En introduisant de la conscience dans toutes nos dimensions intérieures, nous serons à même de poser des actes responsables et lucides sur notre région, notre nature locale, sur cette maison terrestre que nous appelons la Terre.
C’est dans cette approche du réel, que l’Ecosophie et la contemplation vont être très importantes et essentielles car elles nous apprennent à découvrir qu’au cœur de cet univers, quelque chose n’appartient pas à l’ordre du temps.
Prendre soin de la Terre, de l’univers n’a pas pour objectif de les faire durer plus longtemps mais de découvrir de l’éternel dans le temps et d’être libre à l’égard des éléments qui nous constituent. La beauté redonne de la joie et de la vie aux choses en reconnaissant la fabuleuse profusion de la nature-mère.
A ce propos, Pierre Rabhi nous dit : « Seule la beauté est capable de changer le monde en recréant du lien entre les êtres humains ». Beauté basée sur nos différences de cultures, de terrains, de terroirs. Respecter ces empreintes variées demande d’être dans une attitude de partage et de communion. L’unité abolit la différence et devient une résonance qui uniformise tout.

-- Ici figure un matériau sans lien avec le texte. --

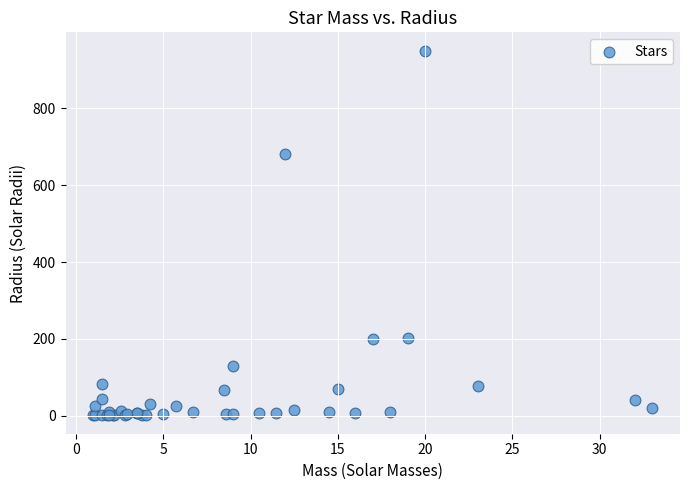

What Y value in the scatter plot is closest to 475?

680.0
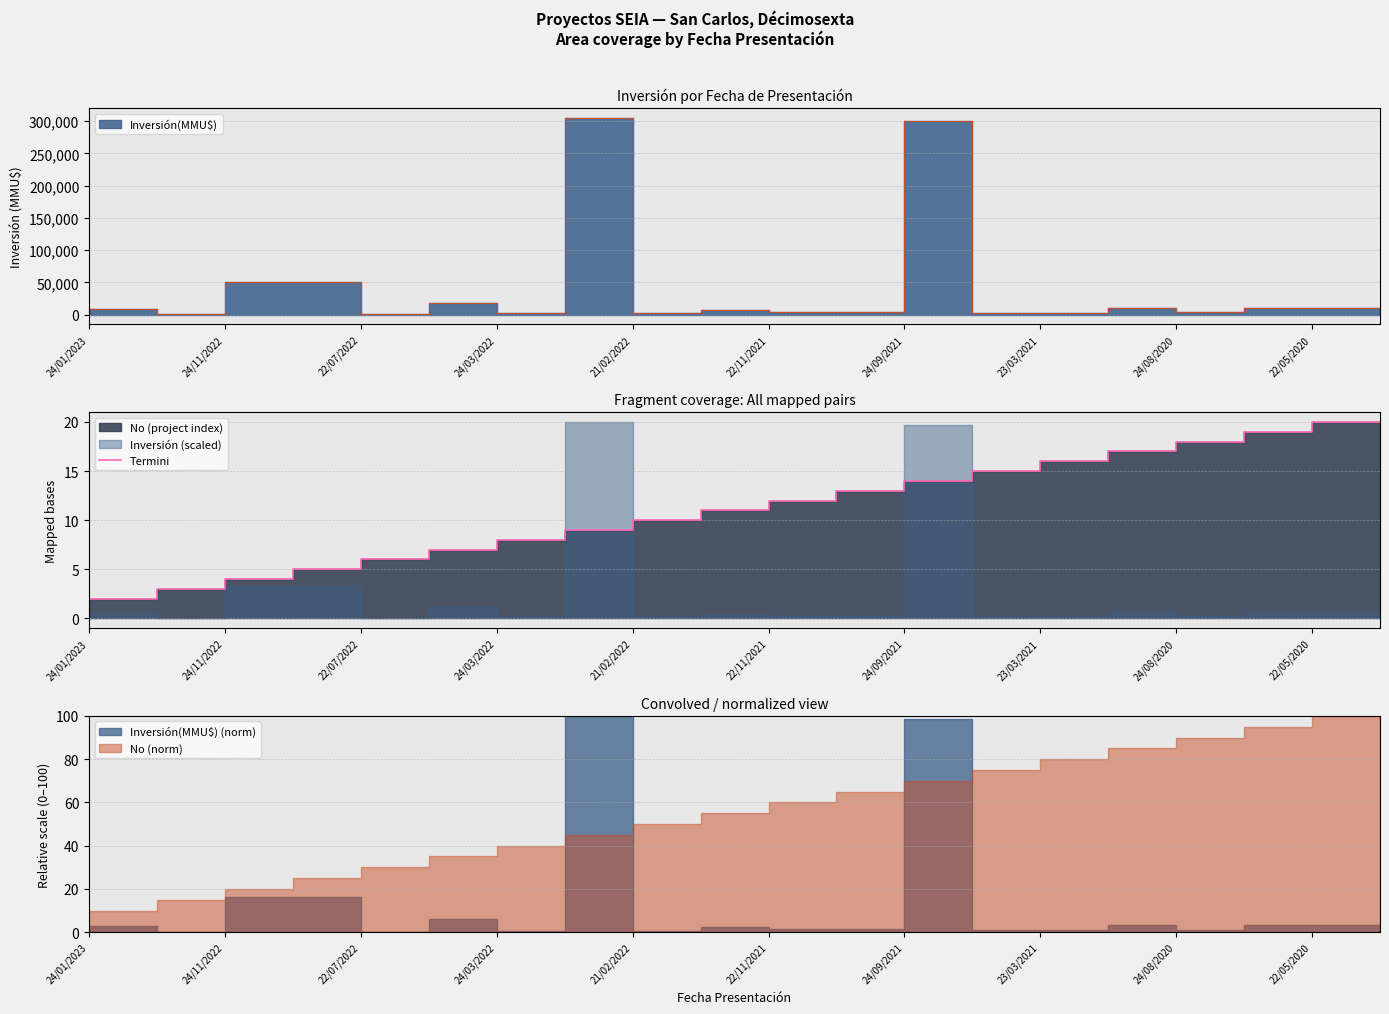

What is the minimum value shown in the chart?

1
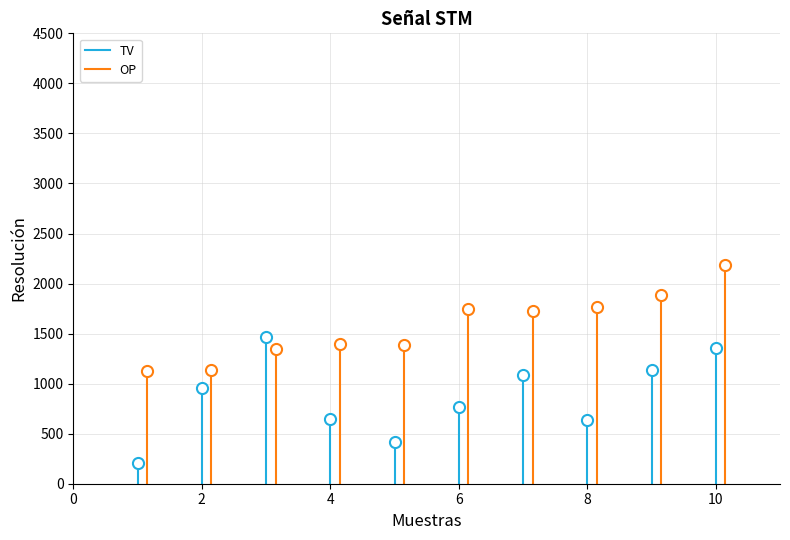

What are all the series names shown in the legend?

TV, OP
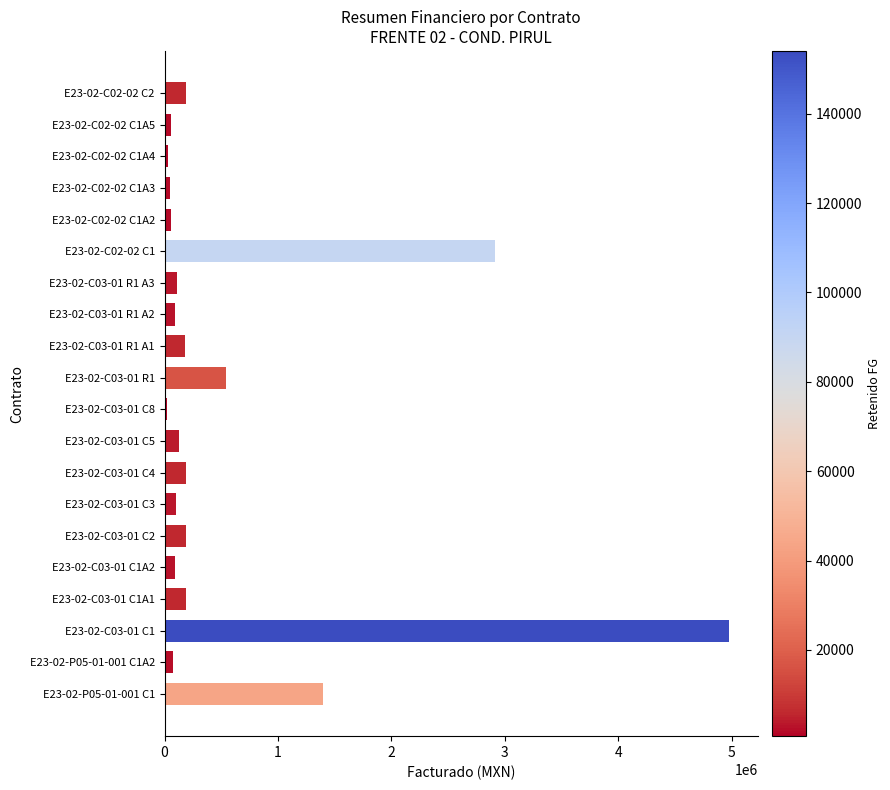

Does the chart contain any negative values?

No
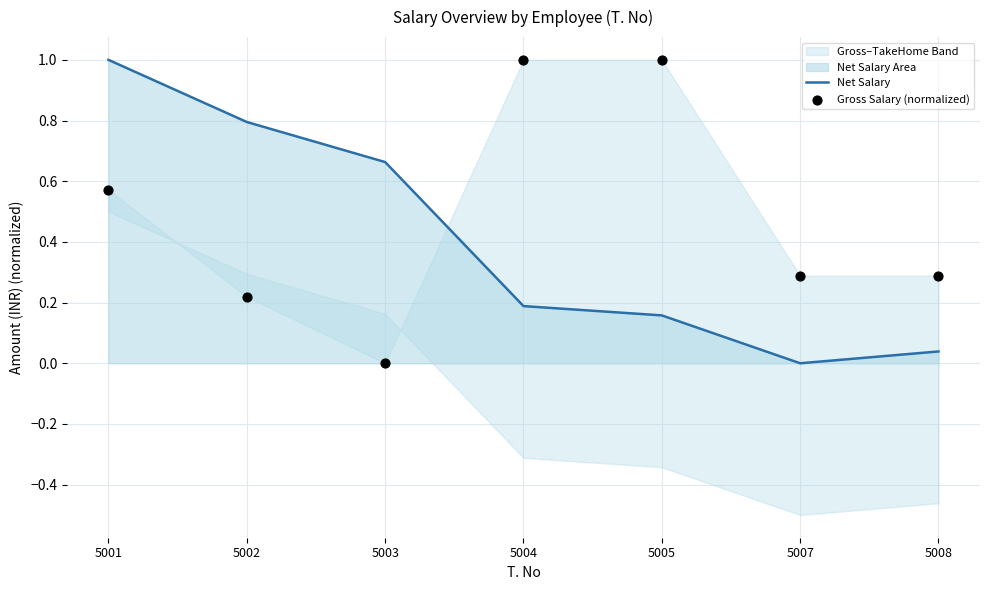

Which series has the largest Y range (max minus min)?

Net Salary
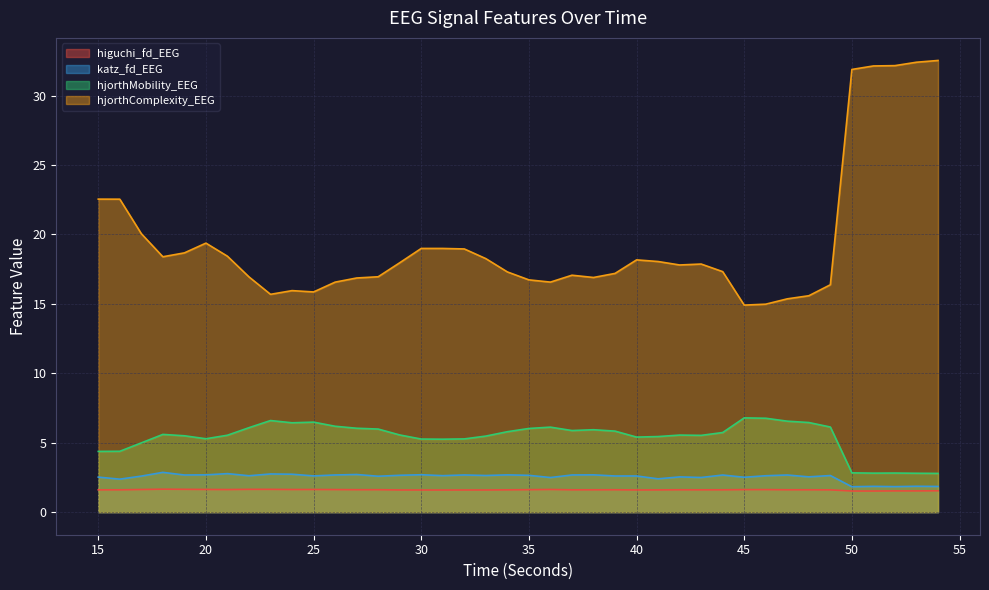

Is it true that katz_fd_EEG equals 1.9 at 54?

True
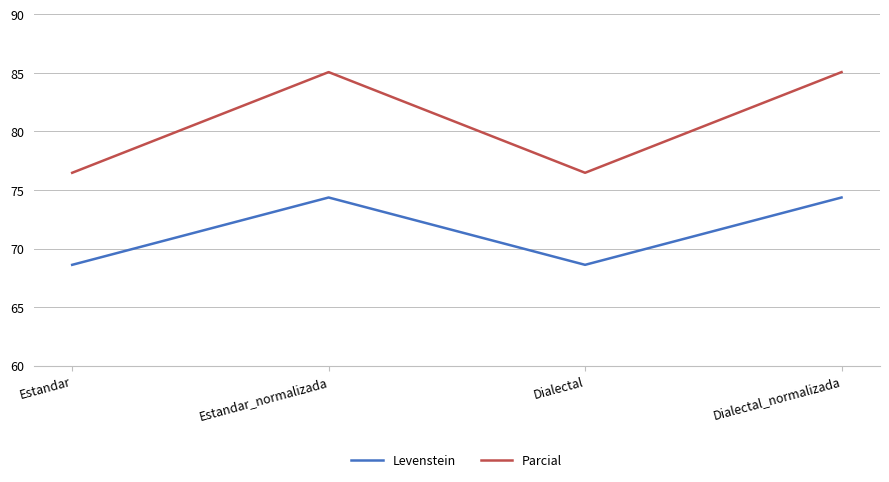

What position from the left is Dialectal?

3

C’est dans cette approche que nous travaillons au sein de l’Association « Les Voies de la Connaissance » à travers l’école de Sagesse et ses agoras.
L’Ecosophie peut contribuer à la transformation nécessaire à notre évolution : Aimer notre planète et la protéger, sans séparation mais en reconnaissant notre appartenance à un monde en unité qui nous mène vers cette conscience collective plus grande.
C’est seulement par l’Amour, la plus grande source de pouvoir et de guérison, qu’il sera permis de réaliser cette mutation. C’est pourquoi nous parlons d’Ecosophie Agapé car sans le pouvoir de l’Amour, la réalité se modifie mais ne peut être transcendée.
Il ne s’agit pas d’une voie exclusive mais elle constitue une voie complémentaire pour une plus grande prise de conscience de qui nous sommes.
Nous cheminons à travers le partage dans des Agoras ouvertes à tous, basées sur des jeux de miroirs et questionnements lucides mais sans jugements dualistes de nos états intérieurs et ressentis extérieurs afin non seulement de réintroduire du respect vis-à-vis de la Terre, de la nature, mais aussi d’impacter différemment la trame de nos vies individuelles et collectives. Nous y ajoutons toujours des ateliers pratiques au cœur de la Camargue.
Ainsi l’Agora est pour nous, un espace de partage entre citoyens permettant la confrontation de notre « paradis intérieur » avec celui de notre entourage afin de développer un nouvel art de vivre conciliant avec toutes formes de vie, bonheur individuel et bonheur collectif.
L’Agora devient ainsi un lieu, où les savoirs traditionnels peuvent être utilisés de manière plus intense afin d’améliorer la qualité de nos choix.
Elle favorise la réceptivité à se sentir interpellé, concerné et responsable pour coopérer ensemble pour trouver les solutions les plus naturelles et les plus adéquates, dans un équilibre matière-esprit, face aux problèmes environnementaux actuels, que ce soit localement dans notre région camarguaise ou dans un contexte plus large.
Ce projet n’a pas de caractère politique, partisan ou militant ; il s’intègre simplement dans l’évolution holistique de notre humanité. Il contribue à sortir les personnes de leur isolement afin qu’elles commencent à s’ouvrir et à se préoccuper de leur sort mutuel.
Cette coparticipation permet de découvrir ce que signifie être responsable et être respectueux de notre humanité pour l’aider à s’élever. Ensemble nous pouvons devenir plus lucides et plus efficaces dans nos actions et nos décisions.
Nous favorisons cette voie d’intériorisation qui consiste à harmonier en permanence l’évolution du monde du « dedans » avec celle du monde du « dehors ». La Terre Gaïa, n’est plus un simple concept.
Dans notre cadre, ici en Camargue, nous tentons d’apprendre, à travers la connaissance de nos climats intérieurs une nouvelle façon de penser, une nouvelle façon d’agir, une nouvelle manière de vivre, une nouvelle conscience écologique, une nouvelle pratique de la pensée autant qu’une nouvelle manière d’agir éclairée par l’Amour.